JOB ITEM
Of the lines below, write out exactly those from the line with "X114072500Y-119380000D03*" through the line with "X157150000Y-87300000D03*", both included, and skip the rest.

SOURCE RECORDS
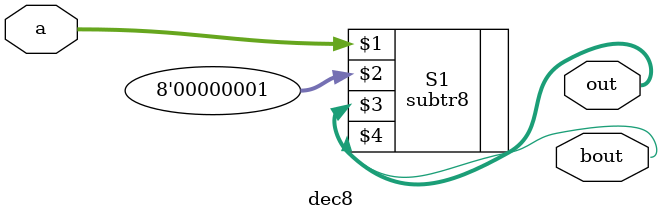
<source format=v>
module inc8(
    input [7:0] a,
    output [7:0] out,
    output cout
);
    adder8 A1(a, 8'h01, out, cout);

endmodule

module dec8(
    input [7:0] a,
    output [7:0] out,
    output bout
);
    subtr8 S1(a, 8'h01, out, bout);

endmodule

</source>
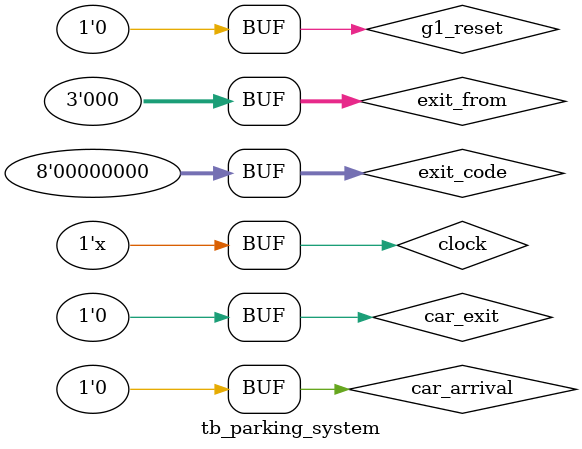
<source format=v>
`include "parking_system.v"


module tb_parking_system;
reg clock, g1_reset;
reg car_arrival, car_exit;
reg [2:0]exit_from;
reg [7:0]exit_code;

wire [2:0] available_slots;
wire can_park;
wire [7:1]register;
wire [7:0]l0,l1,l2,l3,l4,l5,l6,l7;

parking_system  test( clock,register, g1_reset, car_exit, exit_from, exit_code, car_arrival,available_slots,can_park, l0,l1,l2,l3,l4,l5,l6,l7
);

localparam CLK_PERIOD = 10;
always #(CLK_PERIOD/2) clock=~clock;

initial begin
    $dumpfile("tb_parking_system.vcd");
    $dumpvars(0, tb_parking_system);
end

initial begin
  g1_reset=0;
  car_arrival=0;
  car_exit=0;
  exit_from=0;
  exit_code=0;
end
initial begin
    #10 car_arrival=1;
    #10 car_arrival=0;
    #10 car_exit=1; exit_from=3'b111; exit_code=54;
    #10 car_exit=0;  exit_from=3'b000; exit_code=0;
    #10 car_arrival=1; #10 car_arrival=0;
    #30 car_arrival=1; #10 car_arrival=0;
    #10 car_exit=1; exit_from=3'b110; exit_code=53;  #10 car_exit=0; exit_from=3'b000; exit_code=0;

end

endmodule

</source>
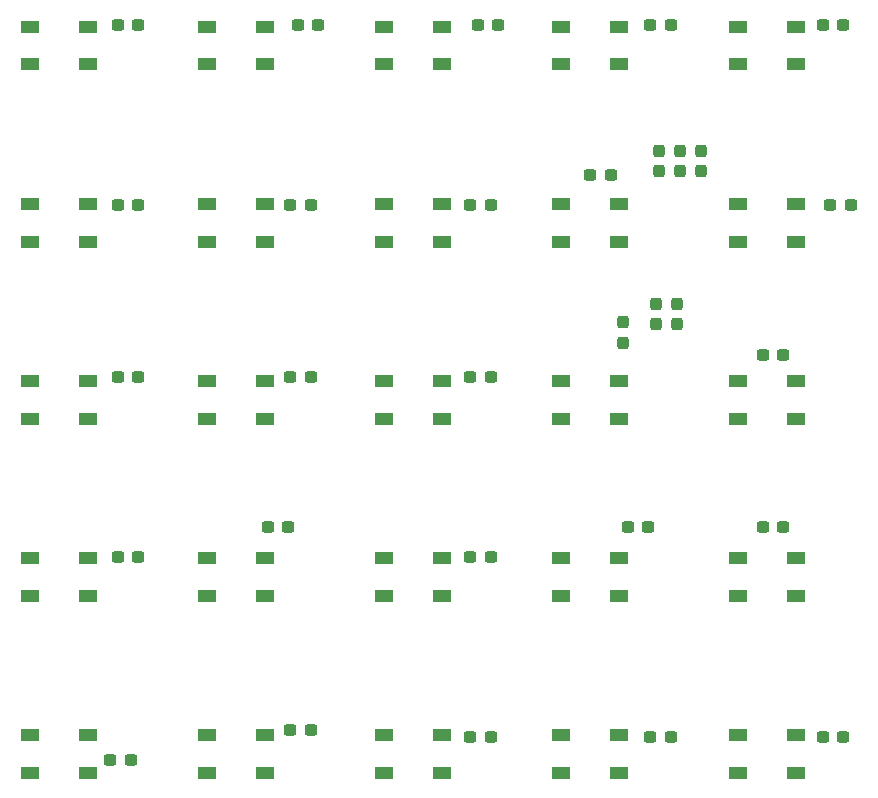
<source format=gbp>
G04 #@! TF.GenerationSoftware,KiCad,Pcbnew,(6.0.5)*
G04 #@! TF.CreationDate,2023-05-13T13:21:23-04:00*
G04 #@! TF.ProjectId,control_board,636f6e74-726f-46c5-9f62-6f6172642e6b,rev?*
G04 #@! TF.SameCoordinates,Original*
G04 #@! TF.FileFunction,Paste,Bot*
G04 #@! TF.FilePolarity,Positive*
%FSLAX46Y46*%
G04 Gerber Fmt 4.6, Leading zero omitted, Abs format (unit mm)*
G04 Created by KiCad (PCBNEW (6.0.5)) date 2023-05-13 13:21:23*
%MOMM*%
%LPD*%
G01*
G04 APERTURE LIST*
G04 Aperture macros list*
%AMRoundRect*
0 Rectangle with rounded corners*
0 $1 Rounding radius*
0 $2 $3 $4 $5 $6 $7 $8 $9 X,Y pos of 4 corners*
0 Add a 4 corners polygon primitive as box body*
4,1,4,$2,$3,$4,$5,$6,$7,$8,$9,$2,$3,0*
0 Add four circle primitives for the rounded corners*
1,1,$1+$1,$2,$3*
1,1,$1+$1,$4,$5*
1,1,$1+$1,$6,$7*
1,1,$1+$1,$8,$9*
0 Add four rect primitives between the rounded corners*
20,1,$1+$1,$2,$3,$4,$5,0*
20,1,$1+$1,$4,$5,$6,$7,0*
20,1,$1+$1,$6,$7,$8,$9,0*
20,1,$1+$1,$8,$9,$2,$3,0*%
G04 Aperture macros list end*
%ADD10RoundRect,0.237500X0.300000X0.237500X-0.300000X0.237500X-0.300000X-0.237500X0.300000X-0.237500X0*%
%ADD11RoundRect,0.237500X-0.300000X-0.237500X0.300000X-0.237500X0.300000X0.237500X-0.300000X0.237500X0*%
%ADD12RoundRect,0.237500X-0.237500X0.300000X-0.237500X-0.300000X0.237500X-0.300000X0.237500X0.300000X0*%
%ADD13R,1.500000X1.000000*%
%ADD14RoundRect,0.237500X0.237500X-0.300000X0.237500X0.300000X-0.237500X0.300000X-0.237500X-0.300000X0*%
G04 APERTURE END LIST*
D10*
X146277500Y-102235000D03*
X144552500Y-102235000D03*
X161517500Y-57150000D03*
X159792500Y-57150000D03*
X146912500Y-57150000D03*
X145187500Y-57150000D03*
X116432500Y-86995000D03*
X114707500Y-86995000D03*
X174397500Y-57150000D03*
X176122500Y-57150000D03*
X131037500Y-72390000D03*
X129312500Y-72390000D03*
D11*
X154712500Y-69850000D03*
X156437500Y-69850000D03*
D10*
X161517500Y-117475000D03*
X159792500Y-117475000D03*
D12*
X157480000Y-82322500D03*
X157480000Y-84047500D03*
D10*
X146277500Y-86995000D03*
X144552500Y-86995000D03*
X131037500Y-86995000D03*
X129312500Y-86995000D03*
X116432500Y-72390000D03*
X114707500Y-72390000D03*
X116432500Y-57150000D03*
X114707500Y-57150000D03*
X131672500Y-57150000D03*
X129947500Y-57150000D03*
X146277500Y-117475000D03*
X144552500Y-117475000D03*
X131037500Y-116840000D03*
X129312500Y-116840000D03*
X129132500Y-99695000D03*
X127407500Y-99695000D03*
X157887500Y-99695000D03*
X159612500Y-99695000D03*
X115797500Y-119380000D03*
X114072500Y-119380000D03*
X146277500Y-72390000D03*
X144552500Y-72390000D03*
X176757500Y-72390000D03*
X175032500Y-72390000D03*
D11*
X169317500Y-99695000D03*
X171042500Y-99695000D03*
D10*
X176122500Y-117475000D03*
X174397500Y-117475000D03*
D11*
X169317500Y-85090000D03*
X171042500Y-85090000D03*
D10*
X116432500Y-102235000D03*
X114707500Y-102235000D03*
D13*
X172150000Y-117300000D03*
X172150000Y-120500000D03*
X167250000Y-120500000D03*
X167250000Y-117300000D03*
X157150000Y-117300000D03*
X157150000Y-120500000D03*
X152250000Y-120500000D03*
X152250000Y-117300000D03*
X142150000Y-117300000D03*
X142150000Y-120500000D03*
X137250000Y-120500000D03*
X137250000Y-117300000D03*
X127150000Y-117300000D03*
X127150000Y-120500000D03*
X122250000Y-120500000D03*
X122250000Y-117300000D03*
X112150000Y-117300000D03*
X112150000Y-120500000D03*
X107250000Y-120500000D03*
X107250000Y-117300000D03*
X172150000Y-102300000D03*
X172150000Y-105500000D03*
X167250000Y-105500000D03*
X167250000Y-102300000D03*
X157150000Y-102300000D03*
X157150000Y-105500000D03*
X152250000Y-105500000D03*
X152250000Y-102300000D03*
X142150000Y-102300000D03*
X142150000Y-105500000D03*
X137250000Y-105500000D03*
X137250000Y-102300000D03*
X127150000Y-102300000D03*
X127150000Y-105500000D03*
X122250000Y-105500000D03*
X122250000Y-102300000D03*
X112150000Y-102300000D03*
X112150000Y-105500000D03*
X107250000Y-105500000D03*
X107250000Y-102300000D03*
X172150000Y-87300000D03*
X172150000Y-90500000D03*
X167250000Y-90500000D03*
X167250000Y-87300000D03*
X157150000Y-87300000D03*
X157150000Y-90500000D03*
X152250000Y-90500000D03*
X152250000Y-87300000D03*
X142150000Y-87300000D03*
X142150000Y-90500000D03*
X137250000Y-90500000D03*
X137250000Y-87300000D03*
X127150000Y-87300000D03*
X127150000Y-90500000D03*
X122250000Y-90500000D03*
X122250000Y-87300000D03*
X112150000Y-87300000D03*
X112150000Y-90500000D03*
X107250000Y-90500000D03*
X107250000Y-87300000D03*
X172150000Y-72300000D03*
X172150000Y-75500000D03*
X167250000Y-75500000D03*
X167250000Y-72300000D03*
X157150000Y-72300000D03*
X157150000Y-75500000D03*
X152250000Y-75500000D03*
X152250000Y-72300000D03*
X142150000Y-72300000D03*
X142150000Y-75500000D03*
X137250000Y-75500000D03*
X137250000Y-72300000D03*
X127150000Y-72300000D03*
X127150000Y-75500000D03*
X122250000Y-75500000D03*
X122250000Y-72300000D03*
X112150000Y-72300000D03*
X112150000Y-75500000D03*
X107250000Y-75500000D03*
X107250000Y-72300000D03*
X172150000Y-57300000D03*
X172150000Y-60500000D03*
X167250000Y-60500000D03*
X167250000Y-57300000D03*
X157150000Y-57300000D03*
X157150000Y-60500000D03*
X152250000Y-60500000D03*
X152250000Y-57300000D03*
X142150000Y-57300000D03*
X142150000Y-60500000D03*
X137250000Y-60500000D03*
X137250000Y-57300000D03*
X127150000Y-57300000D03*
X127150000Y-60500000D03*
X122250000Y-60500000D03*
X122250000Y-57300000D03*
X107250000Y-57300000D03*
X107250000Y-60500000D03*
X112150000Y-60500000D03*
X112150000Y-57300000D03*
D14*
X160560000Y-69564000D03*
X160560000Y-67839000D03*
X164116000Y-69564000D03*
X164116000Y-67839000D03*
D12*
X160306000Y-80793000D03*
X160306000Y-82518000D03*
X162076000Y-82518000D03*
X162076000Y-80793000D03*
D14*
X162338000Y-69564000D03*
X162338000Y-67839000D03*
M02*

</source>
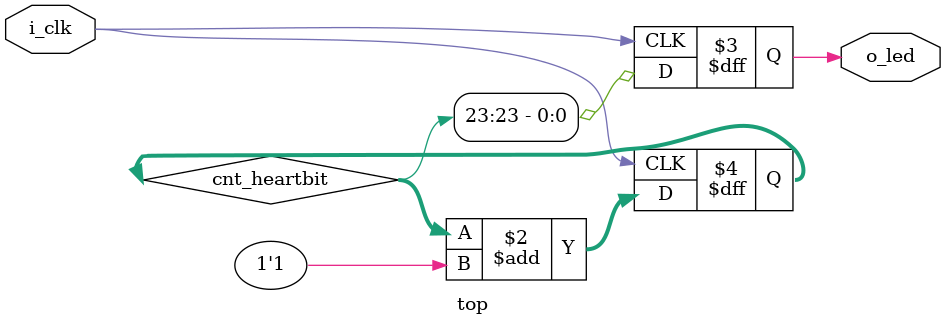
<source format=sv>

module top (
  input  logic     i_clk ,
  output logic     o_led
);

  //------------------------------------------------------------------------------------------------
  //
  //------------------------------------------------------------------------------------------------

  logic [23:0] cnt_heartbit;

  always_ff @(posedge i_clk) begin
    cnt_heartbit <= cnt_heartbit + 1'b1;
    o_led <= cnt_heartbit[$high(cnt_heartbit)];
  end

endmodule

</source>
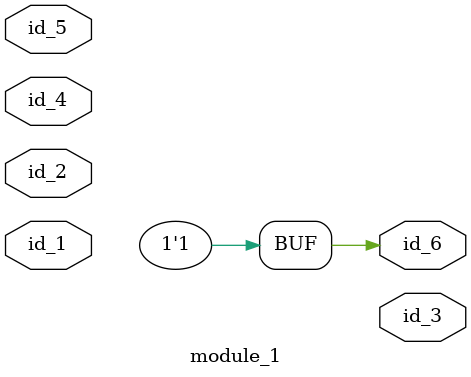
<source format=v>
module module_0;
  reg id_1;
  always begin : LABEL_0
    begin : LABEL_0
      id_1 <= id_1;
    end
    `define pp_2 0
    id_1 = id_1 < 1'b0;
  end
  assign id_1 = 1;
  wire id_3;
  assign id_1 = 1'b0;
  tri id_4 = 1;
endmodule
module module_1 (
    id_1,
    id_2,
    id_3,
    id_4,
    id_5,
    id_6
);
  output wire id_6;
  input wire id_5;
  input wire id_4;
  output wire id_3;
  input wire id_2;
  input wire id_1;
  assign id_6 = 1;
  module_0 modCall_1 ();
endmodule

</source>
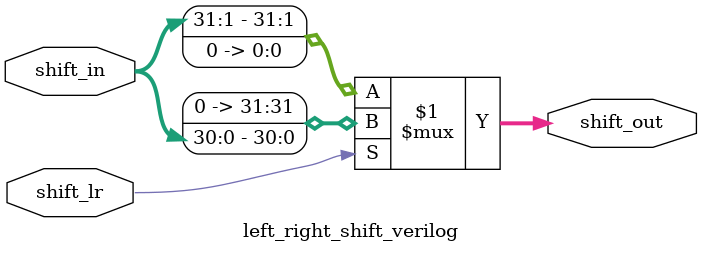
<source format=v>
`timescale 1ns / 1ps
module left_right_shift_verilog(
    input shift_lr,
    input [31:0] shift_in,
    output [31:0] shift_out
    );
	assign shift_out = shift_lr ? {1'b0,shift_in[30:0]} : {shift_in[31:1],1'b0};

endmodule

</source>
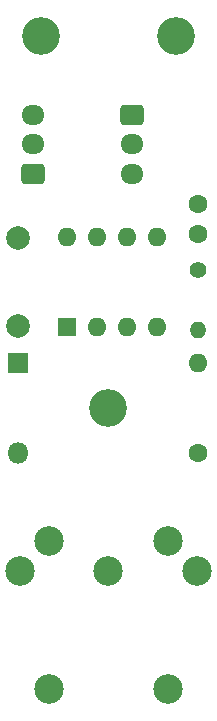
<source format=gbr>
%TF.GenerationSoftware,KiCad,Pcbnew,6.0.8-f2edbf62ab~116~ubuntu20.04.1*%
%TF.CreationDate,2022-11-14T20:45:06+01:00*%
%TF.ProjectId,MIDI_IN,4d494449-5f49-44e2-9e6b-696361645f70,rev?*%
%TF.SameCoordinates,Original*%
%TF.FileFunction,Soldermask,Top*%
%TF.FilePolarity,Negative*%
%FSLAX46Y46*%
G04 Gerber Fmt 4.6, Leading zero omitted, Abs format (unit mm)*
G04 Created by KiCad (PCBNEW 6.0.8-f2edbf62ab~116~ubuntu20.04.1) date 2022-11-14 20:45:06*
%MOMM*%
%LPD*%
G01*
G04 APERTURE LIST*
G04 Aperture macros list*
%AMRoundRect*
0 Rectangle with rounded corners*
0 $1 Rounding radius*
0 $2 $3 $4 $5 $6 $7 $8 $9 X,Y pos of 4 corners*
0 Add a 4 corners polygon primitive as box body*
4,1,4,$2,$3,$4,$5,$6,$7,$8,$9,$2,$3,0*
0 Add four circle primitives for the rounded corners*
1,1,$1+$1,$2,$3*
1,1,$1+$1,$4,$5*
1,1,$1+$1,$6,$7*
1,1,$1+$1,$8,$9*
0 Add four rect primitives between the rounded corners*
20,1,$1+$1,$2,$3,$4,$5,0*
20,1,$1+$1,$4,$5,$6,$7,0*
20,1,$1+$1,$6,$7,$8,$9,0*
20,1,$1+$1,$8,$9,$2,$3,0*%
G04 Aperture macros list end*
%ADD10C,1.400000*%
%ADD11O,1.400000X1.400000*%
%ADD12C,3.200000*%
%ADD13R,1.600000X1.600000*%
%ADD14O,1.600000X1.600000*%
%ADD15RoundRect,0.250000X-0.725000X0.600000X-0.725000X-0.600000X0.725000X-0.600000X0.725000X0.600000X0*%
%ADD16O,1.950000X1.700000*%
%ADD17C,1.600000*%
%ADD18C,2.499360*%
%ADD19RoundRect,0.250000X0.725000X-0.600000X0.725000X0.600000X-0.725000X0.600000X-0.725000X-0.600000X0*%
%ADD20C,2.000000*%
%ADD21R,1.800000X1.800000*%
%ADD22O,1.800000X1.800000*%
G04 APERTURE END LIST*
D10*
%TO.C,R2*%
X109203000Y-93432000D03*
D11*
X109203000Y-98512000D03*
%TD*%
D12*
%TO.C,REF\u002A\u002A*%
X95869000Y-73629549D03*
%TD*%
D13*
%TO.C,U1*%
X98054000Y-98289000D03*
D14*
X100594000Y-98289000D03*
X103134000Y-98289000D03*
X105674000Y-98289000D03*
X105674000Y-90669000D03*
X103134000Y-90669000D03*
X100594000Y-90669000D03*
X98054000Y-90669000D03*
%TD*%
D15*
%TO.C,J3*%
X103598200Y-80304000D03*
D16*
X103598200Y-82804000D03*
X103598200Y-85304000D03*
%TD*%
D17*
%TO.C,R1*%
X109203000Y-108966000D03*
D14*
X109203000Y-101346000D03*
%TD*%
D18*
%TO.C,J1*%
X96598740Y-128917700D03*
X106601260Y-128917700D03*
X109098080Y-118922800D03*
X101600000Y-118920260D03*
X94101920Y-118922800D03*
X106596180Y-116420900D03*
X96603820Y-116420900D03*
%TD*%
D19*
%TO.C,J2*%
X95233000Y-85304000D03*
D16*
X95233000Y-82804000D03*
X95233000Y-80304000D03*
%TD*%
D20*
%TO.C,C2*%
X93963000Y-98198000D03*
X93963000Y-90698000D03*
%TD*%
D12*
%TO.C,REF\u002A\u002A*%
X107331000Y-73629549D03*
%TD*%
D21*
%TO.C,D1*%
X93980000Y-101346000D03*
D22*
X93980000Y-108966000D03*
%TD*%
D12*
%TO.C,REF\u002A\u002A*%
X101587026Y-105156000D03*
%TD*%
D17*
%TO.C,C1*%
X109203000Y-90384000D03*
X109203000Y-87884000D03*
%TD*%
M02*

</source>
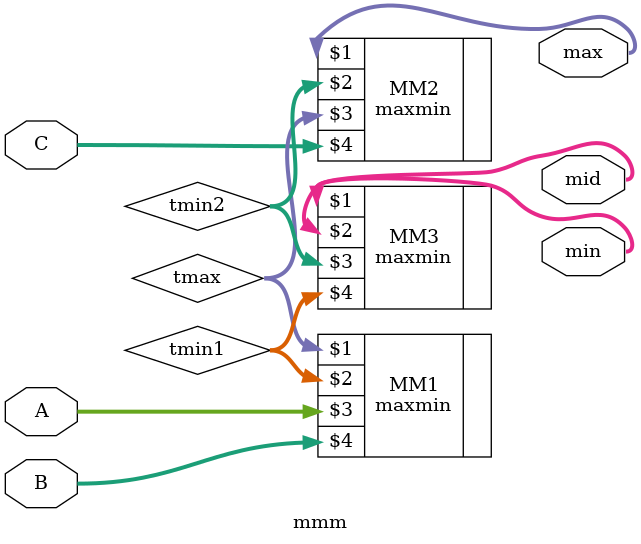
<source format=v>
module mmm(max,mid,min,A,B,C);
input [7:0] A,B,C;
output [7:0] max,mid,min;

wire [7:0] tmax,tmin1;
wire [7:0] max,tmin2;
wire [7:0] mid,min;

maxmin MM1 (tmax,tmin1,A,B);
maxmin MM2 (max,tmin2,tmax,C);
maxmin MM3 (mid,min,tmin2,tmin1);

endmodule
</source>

OUTPUT OF THE TASK
X114072500Y-119380000D03*
X146277500Y-72390000D03*
X144552500Y-72390000D03*
X176757500Y-72390000D03*
X175032500Y-72390000D03*
D11*
X169317500Y-99695000D03*
X171042500Y-99695000D03*
D10*
X176122500Y-117475000D03*
X174397500Y-117475000D03*
D11*
X169317500Y-85090000D03*
X171042500Y-85090000D03*
D10*
X116432500Y-102235000D03*
X114707500Y-102235000D03*
D13*
X172150000Y-117300000D03*
X172150000Y-120500000D03*
X167250000Y-120500000D03*
X167250000Y-117300000D03*
X157150000Y-117300000D03*
X157150000Y-120500000D03*
X152250000Y-120500000D03*
X152250000Y-117300000D03*
X142150000Y-117300000D03*
X142150000Y-120500000D03*
X137250000Y-120500000D03*
X137250000Y-117300000D03*
X127150000Y-117300000D03*
X127150000Y-120500000D03*
X122250000Y-120500000D03*
X122250000Y-117300000D03*
X112150000Y-117300000D03*
X112150000Y-120500000D03*
X107250000Y-120500000D03*
X107250000Y-117300000D03*
X172150000Y-102300000D03*
X172150000Y-105500000D03*
X167250000Y-105500000D03*
X167250000Y-102300000D03*
X157150000Y-102300000D03*
X157150000Y-105500000D03*
X152250000Y-105500000D03*
X152250000Y-102300000D03*
X142150000Y-102300000D03*
X142150000Y-105500000D03*
X137250000Y-105500000D03*
X137250000Y-102300000D03*
X127150000Y-102300000D03*
X127150000Y-105500000D03*
X122250000Y-105500000D03*
X122250000Y-102300000D03*
X112150000Y-102300000D03*
X112150000Y-105500000D03*
X107250000Y-105500000D03*
X107250000Y-102300000D03*
X172150000Y-87300000D03*
X172150000Y-90500000D03*
X167250000Y-90500000D03*
X167250000Y-87300000D03*
X157150000Y-87300000D03*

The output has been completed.